Content starts

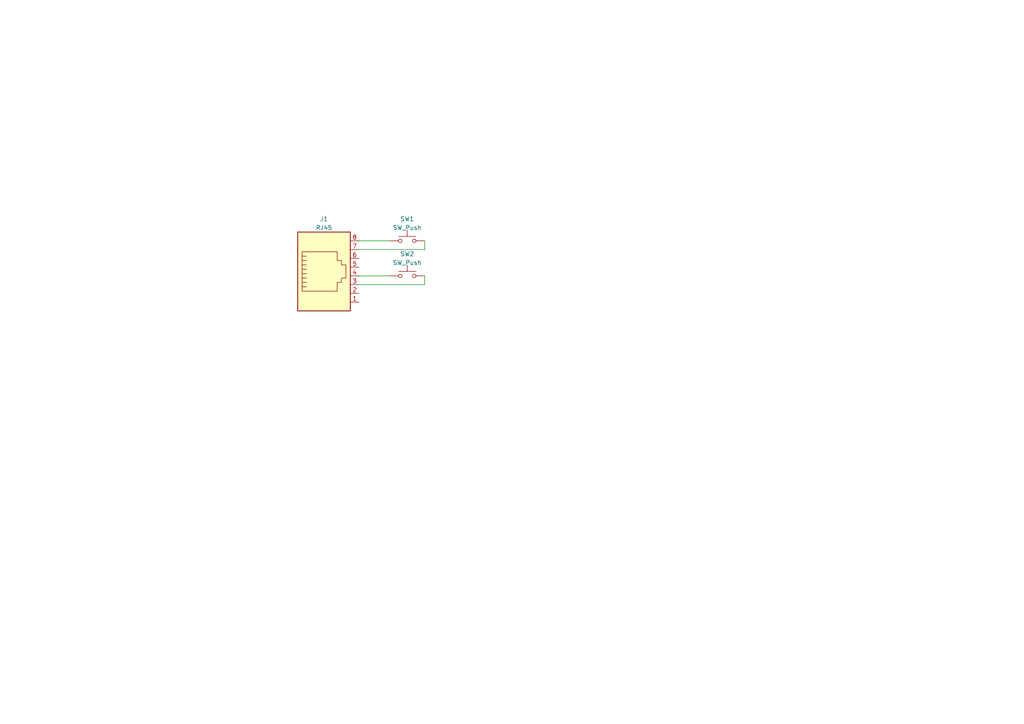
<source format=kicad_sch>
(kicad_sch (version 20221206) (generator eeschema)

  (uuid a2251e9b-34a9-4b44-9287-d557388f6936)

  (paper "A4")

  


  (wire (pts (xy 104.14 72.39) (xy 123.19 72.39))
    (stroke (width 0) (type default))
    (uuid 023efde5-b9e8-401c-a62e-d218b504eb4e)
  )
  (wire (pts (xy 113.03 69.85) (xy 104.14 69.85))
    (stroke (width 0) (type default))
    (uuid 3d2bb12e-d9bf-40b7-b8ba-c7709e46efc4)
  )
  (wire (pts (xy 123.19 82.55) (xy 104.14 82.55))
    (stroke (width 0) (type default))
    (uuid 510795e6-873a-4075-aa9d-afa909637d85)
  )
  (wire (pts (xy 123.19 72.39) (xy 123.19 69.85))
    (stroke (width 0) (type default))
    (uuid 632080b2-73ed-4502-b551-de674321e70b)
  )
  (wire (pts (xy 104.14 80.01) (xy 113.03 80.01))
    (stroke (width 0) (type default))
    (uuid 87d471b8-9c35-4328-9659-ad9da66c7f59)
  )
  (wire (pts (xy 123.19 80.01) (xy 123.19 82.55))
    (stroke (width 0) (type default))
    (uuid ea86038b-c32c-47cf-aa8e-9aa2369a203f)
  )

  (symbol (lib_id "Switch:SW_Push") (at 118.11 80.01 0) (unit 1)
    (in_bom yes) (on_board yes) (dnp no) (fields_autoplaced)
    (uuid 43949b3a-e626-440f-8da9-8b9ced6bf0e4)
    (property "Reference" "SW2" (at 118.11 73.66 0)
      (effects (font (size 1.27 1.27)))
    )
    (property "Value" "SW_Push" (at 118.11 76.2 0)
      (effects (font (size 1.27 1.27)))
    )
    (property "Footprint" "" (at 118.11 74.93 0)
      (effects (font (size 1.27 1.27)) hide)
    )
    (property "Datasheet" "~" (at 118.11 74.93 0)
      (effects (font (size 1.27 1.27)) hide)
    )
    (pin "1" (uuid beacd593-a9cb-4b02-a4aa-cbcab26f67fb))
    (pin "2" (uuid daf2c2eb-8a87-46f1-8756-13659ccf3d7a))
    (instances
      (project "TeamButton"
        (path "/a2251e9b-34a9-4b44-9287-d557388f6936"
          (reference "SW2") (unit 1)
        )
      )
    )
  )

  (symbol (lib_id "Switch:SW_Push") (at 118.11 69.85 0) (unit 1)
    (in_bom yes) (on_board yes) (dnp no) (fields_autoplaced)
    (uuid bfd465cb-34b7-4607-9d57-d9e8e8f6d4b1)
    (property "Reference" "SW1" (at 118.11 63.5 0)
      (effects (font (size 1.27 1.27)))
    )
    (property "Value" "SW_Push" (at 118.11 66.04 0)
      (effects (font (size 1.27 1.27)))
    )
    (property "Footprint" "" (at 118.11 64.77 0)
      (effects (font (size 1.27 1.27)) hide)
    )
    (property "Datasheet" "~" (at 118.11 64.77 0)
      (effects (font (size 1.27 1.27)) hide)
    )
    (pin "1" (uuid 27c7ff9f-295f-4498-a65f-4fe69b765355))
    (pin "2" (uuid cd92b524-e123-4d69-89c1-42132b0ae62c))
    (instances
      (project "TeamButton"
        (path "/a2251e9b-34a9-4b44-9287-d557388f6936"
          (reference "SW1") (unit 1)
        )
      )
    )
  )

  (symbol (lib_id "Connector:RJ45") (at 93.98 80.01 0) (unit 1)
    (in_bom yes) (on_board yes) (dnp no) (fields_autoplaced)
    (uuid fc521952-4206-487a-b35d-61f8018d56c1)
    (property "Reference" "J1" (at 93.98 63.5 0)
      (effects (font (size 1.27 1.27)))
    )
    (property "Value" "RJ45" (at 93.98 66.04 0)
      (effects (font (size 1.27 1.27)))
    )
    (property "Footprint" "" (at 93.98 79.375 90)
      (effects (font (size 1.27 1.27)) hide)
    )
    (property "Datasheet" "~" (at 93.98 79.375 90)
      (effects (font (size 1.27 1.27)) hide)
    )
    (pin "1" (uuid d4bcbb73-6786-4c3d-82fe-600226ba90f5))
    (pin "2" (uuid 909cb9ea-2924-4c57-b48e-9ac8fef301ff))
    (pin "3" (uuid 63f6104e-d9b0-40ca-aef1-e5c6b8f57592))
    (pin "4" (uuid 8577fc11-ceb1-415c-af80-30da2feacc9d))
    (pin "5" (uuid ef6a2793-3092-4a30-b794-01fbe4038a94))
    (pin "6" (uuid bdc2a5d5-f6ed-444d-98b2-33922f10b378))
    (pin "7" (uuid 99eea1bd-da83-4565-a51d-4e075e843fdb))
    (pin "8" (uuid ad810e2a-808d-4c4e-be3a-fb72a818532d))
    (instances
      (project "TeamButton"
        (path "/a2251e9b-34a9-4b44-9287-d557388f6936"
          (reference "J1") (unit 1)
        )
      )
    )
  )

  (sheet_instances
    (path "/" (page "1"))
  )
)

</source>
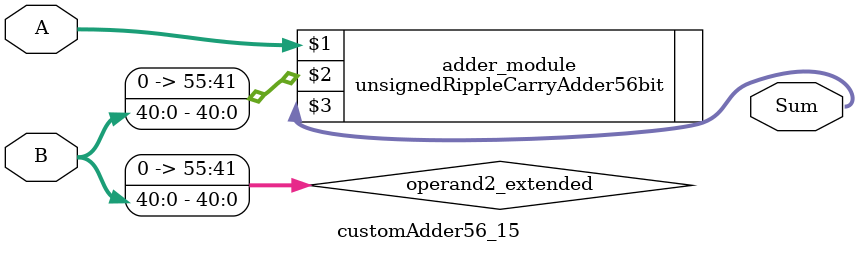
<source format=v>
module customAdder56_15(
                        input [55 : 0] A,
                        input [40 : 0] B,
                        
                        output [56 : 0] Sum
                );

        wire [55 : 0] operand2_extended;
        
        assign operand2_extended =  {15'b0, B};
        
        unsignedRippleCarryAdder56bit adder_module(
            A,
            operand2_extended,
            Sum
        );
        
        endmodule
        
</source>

Content ends

» Work required: From the first line to the last, repeat the records exactly. Leave out the pictures.

» Answer box:
<source format=kicad_sch>
(kicad_sch (version 20221206) (generator eeschema)

  (uuid a2251e9b-34a9-4b44-9287-d557388f6936)

  (paper "A4")

  


  (wire (pts (xy 104.14 72.39) (xy 123.19 72.39))
    (stroke (width 0) (type default))
    (uuid 023efde5-b9e8-401c-a62e-d218b504eb4e)
  )
  (wire (pts (xy 113.03 69.85) (xy 104.14 69.85))
    (stroke (width 0) (type default))
    (uuid 3d2bb12e-d9bf-40b7-b8ba-c7709e46efc4)
  )
  (wire (pts (xy 123.19 82.55) (xy 104.14 82.55))
    (stroke (width 0) (type default))
    (uuid 510795e6-873a-4075-aa9d-afa909637d85)
  )
  (wire (pts (xy 123.19 72.39) (xy 123.19 69.85))
    (stroke (width 0) (type default))
    (uuid 632080b2-73ed-4502-b551-de674321e70b)
  )
  (wire (pts (xy 104.14 80.01) (xy 113.03 80.01))
    (stroke (width 0) (type default))
    (uuid 87d471b8-9c35-4328-9659-ad9da66c7f59)
  )
  (wire (pts (xy 123.19 80.01) (xy 123.19 82.55))
    (stroke (width 0) (type default))
    (uuid ea86038b-c32c-47cf-aa8e-9aa2369a203f)
  )

  (symbol (lib_id "Switch:SW_Push") (at 118.11 80.01 0) (unit 1)
    (in_bom yes) (on_board yes) (dnp no) (fields_autoplaced)
    (uuid 43949b3a-e626-440f-8da9-8b9ced6bf0e4)
    (property "Reference" "SW2" (at 118.11 73.66 0)
      (effects (font (size 1.27 1.27)))
    )
    (property "Value" "SW_Push" (at 118.11 76.2 0)
      (effects (font (size 1.27 1.27)))
    )
    (property "Footprint" "" (at 118.11 74.93 0)
      (effects (font (size 1.27 1.27)) hide)
    )
    (property "Datasheet" "~" (at 118.11 74.93 0)
      (effects (font (size 1.27 1.27)) hide)
    )
    (pin "1" (uuid beacd593-a9cb-4b02-a4aa-cbcab26f67fb))
    (pin "2" (uuid daf2c2eb-8a87-46f1-8756-13659ccf3d7a))
    (instances
      (project "TeamButton"
        (path "/a2251e9b-34a9-4b44-9287-d557388f6936"
          (reference "SW2") (unit 1)
        )
      )
    )
  )

  (symbol (lib_id "Switch:SW_Push") (at 118.11 69.85 0) (unit 1)
    (in_bom yes) (on_board yes) (dnp no) (fields_autoplaced)
    (uuid bfd465cb-34b7-4607-9d57-d9e8e8f6d4b1)
    (property "Reference" "SW1" (at 118.11 63.5 0)
      (effects (font (size 1.27 1.27)))
    )
    (property "Value" "SW_Push" (at 118.11 66.04 0)
      (effects (font (size 1.27 1.27)))
    )
    (property "Footprint" "" (at 118.11 64.77 0)
      (effects (font (size 1.27 1.27)) hide)
    )
    (property "Datasheet" "~" (at 118.11 64.77 0)
      (effects (font (size 1.27 1.27)) hide)
    )
    (pin "1" (uuid 27c7ff9f-295f-4498-a65f-4fe69b765355))
    (pin "2" (uuid cd92b524-e123-4d69-89c1-42132b0ae62c))
    (instances
      (project "TeamButton"
        (path "/a2251e9b-34a9-4b44-9287-d557388f6936"
          (reference "SW1") (unit 1)
        )
      )
    )
  )

  (symbol (lib_id "Connector:RJ45") (at 93.98 80.01 0) (unit 1)
    (in_bom yes) (on_board yes) (dnp no) (fields_autoplaced)
    (uuid fc521952-4206-487a-b35d-61f8018d56c1)
    (property "Reference" "J1" (at 93.98 63.5 0)
      (effects (font (size 1.27 1.27)))
    )
    (property "Value" "RJ45" (at 93.98 66.04 0)
      (effects (font (size 1.27 1.27)))
    )
    (property "Footprint" "" (at 93.98 79.375 90)
      (effects (font (size 1.27 1.27)) hide)
    )
    (property "Datasheet" "~" (at 93.98 79.375 90)
      (effects (font (size 1.27 1.27)) hide)
    )
    (pin "1" (uuid d4bcbb73-6786-4c3d-82fe-600226ba90f5))
    (pin "2" (uuid 909cb9ea-2924-4c57-b48e-9ac8fef301ff))
    (pin "3" (uuid 63f6104e-d9b0-40ca-aef1-e5c6b8f57592))
    (pin "4" (uuid 8577fc11-ceb1-415c-af80-30da2feacc9d))
    (pin "5" (uuid ef6a2793-3092-4a30-b794-01fbe4038a94))
    (pin "6" (uuid bdc2a5d5-f6ed-444d-98b2-33922f10b378))
    (pin "7" (uuid 99eea1bd-da83-4565-a51d-4e075e843fdb))
    (pin "8" (uuid ad810e2a-808d-4c4e-be3a-fb72a818532d))
    (instances
      (project "TeamButton"
        (path "/a2251e9b-34a9-4b44-9287-d557388f6936"
          (reference "J1") (unit 1)
        )
      )
    )
  )

  (sheet_instances
    (path "/" (page "1"))
  )
)

</source>
<source format=v>
module customAdder56_15(
                        input [55 : 0] A,
                        input [40 : 0] B,
                        
                        output [56 : 0] Sum
                );

        wire [55 : 0] operand2_extended;
        
        assign operand2_extended =  {15'b0, B};
        
        unsignedRippleCarryAdder56bit adder_module(
            A,
            operand2_extended,
            Sum
        );
        
        endmodule
        
</source>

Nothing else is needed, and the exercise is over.